Asteroide o cometa? Il mistero dell’oggetto 1998 SH2 svelato dalla NASA

Gli scienziati hanno scoperto che l'oggetto cosmico possiede una doppia identità grazie a osservazioni mirate che ne hanno svelato la vera natura

L’universo nasconde ancora innumerevoli segreti e spesso ciò che appare palese a una prima osservazione si rivela essere qualcosa di profondamente diverso a uno sguardo più attento. Un gruppo di scienziati del Jet Propulsion Laboratory della NASA in California ha recentemente risolto un intricato enigma riguardante un oggetto cosmico vicino al nostro pianeta. Attraverso il tracciamento millimetrico del suo movimento nello Spazio e l’utilizzo di telescopi di ultima generazione capaci di inquadrare corpi celesti estremamente flebili, i ricercatori hanno scoperto la doppia personalità di questo misterioso viaggiatore del Sistema Solare. Inizialmente catalogato come un normale asteroide a causa dell’assenza di attività evidente, il suo comportamento irregolare ha spinto gli astronomi a indagare a fondo, portando alla pubblicazione di uno studio illuminante sulla rivista Nature Astronomy.

Un incontro ravvicinato inaspettato

Il mistero ha preso forma il 28 agosto 2025, quando l’oggetto, conosciuto provvisoriamente con il nome di asteroide 1998 SH2, è transitato in sicurezza a circa 3 milioni di km di distanza dalla Terra durante la sua orbita di 4,5 anni intorno al Sole. I ricercatori, intenzionati a osservare 1998 SH2 con il sistema radar planetario Deep Space Network della NASA mentre viaggiava a oltre 10mila km/h, avevano calcolato la sua traiettoria utilizzando i dati delle orbite precedenti. L’oggetto però non si trovava dove previsto. Utilizzando l’astrometria ottica per misurare con precisione estrema la sua posizione nel cielo, gli esperti hanno compreso la causa. Davide Farnocchia, ingegnere di navigazione presso il Center for Near-Earth Object Studies della NASA, ha spiegato: “Dopo aver misurato le perturbazioni non gravitazionali che influenzano il moto di 1998 SH2 e aver riconosciuto che non erano compatibili con il fatto che l’oggetto fosse un asteroide, abbiamo sospettato che l’oggetto potesse essere una cometa attiva“.

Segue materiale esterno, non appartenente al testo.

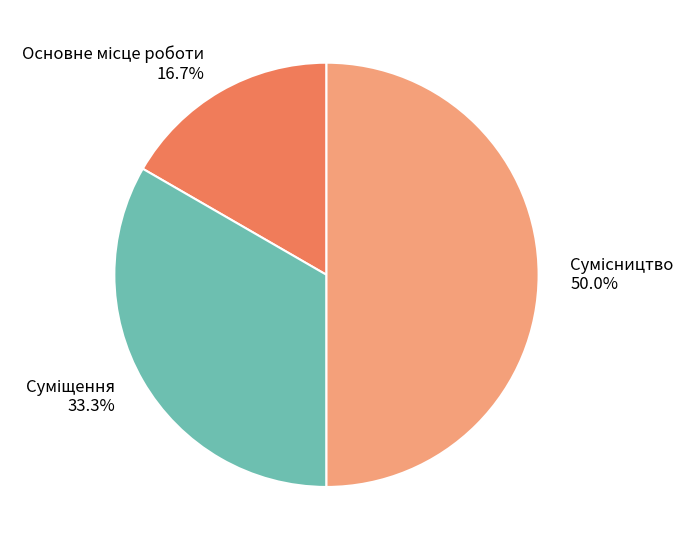

The Основне місце роботи slice represents 17% of the pie. True or false?

True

La comparsa di coda e chioma

Analizzando tutte le osservazioni raccolte dal 1998 al 2016, gli scienziati hanno ipotizzato che il calore del Sole stesse vaporizzando il ghiaccio misto a materiale roccioso, riscaldandolo rispetto alle temperature medie di -270°C per trasformarlo in gas. Questo processo genera una piccola spinta capace di deviarne la rotta prevista nello Spazio. Il passaggio ravvicinato del 2025 ha fornito l’opportunità per cercare prove visive. Il team ha coinvolto potenti telescopi a varie latitudini, dalle vette situate a Nord nelle Hawaii fino all’emisfero australe in Cile. Olivier Hainaut dell’European Southern Observatory ha dichiarato: “Le immagini che abbiamo raccolto da questi osservatori hanno mostrato una coda debole ma chiara, confermando così che 1998 SH2 è, di fatto, una cometa“. Hainaut ha poi aggiunto: “È così che funziona la scienza: si formula un’ipotesi e ci si prepara a testarla. Questi dati sono esattamente ciò che serviva per confermare la nostra ipotesi che 1998 SH2 fosse una cometa“. L’oggetto riceverà la designazione aggiuntiva di P/1998 SH2.

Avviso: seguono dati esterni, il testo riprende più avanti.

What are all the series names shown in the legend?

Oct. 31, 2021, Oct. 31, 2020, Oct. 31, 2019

Implicazioni per la difesa planetaria

Questa ricerca accende i riflettori sulle comete oscure, una classe di oggetti alquanto insolita. Come 1998 SH2, questi corpi mostrano irregolarità nella loro traiettoria ma mancano di chioma o degassamento visibile. Dal 2016 ne sono state identificate circa 12. Gli autori dello studio suggeriscono che molte potrebbero rivelarsi comete regolari grazie a telescopi capaci di inquadrare oggetti debolissimi. A tal proposito, Farnocchia ha sottolineato: “Questo studio mostra l’importanza di tracciare continuamente gli oggetti near-Earth. A causa del degassamento, il moto delle comete è perturbato in modo più significativo rispetto a quello degli asteroidi. Il rilevamento di queste perturbazioni può essere un importante strumento diagnostico per la difesa planetaria che aiuterà a capire quali oggetti potrebbero essere comete piuttosto che asteroidi, come si evolvono le loro orbite e come ciò influenza i loro rischi di impatto con la Terra“. A supportare questa caccia nel Sistema Solare ci sarà presto il Near-Earth Object Surveyor della NASA.